Италия, входившая формально в Тройственный союз, до сих пор воздерживалась от вступления в войну, но, по-видимому, исподволь готовилась к ней. Для Дягилева она становилась небезопасным местом, и возможность оказаться интернированным — как Нижинский в Будапеште — его совсем не привлекала. Желая удовлетворить свои территориальные претензии, Италия неожиданно перешла на сторону Антанты и 23 мая 1915 года объявила войну Австро-Венгрии. Но Дягилев в это время уже обосновался в нейтральной Швейцарии. В июне он снял виллу Бельрив в Уши, недалеко от Лозанны. Именно сюда стали съезжаться сотрудники и танцовщики возрождающейся труппы.
«У Дягилева громадная вилла, шикарная, старой ренессансной постройки, с фермой, огородом, большим садом и со всякими остальными прелестями, также на самом берегу [Женевского] озера. <…> Половина его труппы уже здесь, остальная приедет на этих двух неделях», — писал 25 июля в Россию Ларионов, недавно приехавший в Швейцарию. В одном из писем он рассказывал о ночной прогулке по Женевскому озеру на катере: «В середине путешествия поднялась гроза, пошёл дождь. Дягилев залез под скамейку. Вообще, было трагично и здесь даже весело — мотор был пущен со всеми силами, какие в нём только были. Мы смеялись, Дягилев был мрачен. Самое нелепое было то, что когда мы через полчаса вернулись назад, то всё озеро было совершенно спокойно».
Несмотря на продолжающуюся войну, все, кто был рядом с Дягилевым в Швейцарии, с энтузиазмом готовились к американским гастролям и будущим Сезонам. Никто не сидел сложа руки — работа кипела. В штат сотрудников «Русских балетов» взамен взятого «под ружьё» Пьера Монтё был принят швейцарский дирижёр Эрнест Ансерме, подписавший контракт с Дягилевым 9 июля. Маэстро Чекетти регулярно проводил свои классические уроки для танцовщиков. Импресарио с художниками и близким кругом в горячих спорах обсуждал новые балетные постановки. «Сейчас требуется что-то иное: устремление к свободе в хореографии, свежая подача материала, новая музыка», — уверенно говорил Дягилев. А самым большим его желанием на данный момент было сделать хореографа из Мясина, которого он целенаправленно вёл на эту стезю.
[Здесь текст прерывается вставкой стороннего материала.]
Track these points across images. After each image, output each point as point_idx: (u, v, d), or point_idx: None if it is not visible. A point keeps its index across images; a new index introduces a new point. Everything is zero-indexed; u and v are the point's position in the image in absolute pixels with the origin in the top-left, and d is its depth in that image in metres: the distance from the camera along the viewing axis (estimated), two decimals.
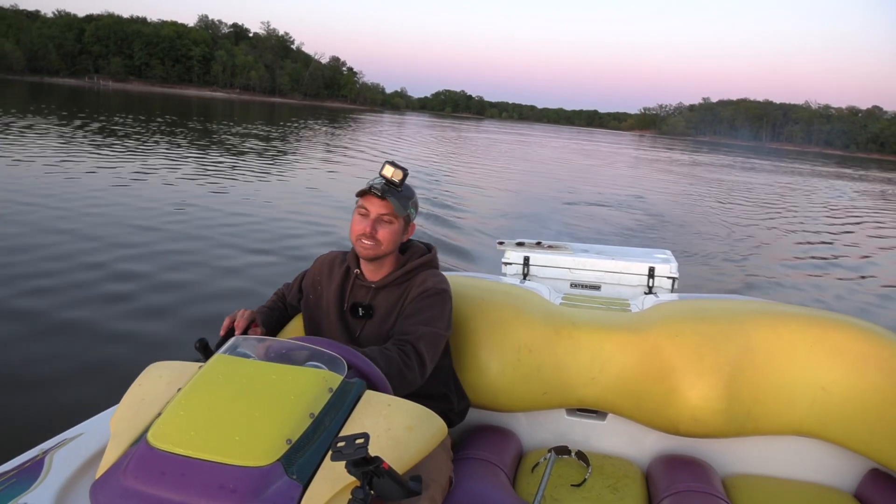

Иногда он отлучался по делам во Францию. «Мы всегда знали, когда Дягилев добивался успеха в Париже, ибо у Мясина на пальце появлялся очередной перстень с сапфиром, — вспоминала Лидия Соколова. — Мясин, как и Нижинский, их коллекционировал, но сапфиры Нижинского были в золотой оправе, а у Мясина — в платиновой».